Health Canada approved Prolia in August 2010 with a Notice of Compliance that mirrors much of the FDA's labeling but includes distinct Canadian-specific warnings about rebound fractures that were added earlier than in the U.S. label. Australia's Therapeutic Goods Administration (TGA) approved denosumab in June 2010 and later issued its own safety advisory about discontinuation risks.

Biosimilar approvals have proceeded faster in Europe and parts of Asia than in the United States. The EMA's biosimilar pathway does not include the BPCIA's patent dance mechanism, and European patent litigation follows national court systems rather than a centralized federal process.
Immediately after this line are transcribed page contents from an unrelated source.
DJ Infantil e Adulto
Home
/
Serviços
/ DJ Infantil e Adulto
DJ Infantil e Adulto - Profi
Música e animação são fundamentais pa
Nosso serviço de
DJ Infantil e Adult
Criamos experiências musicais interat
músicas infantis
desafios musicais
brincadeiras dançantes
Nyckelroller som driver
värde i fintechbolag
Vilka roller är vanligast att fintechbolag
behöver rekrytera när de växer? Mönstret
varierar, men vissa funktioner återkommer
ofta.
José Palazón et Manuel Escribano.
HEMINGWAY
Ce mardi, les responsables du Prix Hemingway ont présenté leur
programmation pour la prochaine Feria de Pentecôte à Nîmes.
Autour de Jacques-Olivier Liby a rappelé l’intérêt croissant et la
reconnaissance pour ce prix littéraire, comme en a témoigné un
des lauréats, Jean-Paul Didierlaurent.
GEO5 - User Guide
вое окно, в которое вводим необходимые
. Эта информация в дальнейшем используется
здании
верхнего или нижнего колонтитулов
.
This fragmented approach has, in practice, allowed biosimilar manufacturers to launch in some EU member states while patent litigation continues in others.
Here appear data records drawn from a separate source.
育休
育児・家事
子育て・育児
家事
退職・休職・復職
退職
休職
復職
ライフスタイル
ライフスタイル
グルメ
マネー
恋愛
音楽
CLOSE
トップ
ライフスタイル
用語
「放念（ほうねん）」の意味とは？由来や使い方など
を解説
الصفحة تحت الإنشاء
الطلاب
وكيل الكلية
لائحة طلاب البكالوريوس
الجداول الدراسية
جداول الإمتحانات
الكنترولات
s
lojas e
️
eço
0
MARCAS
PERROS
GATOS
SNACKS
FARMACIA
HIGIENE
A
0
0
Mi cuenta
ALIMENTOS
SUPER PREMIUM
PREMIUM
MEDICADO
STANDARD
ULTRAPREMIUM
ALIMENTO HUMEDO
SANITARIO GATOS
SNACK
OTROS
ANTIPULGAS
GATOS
What Clinicians Need to Know Now

Prescribers managing patients on Prolia should document a discontinuation plan in the medical record at the time therapy is initiated. The Endocrine Society's 2020 guidelines recommend transitioning patients to oral or intravenous bisphosphonate therapy within six months of the last denosumab injection if treatment is stopped. Bone turnover markers (serum CTX, P1NP) can help guide the timing of bisphosphonate initiation.

For patients considering switching to a biosimilar when one becomes available in the U.S., the FDA's interchangeability designations and state pharmacy substitution laws will determine whether the switch requires a new prescription or can occur at the pharmacy level. Clinicians should monitor FDA approvals and check the Purple Book for updated biosimilar and interchangeability status for denosumab products.

Serum calcium and 25-hydroxyvitamin D levels should be adequate before each Prolia injection (60 mg subcutaneously every six months). Patients with eGFR <30 mL/min/1.73m² require calcium monitoring within 14 days of injection per the current U.S. prescribing information.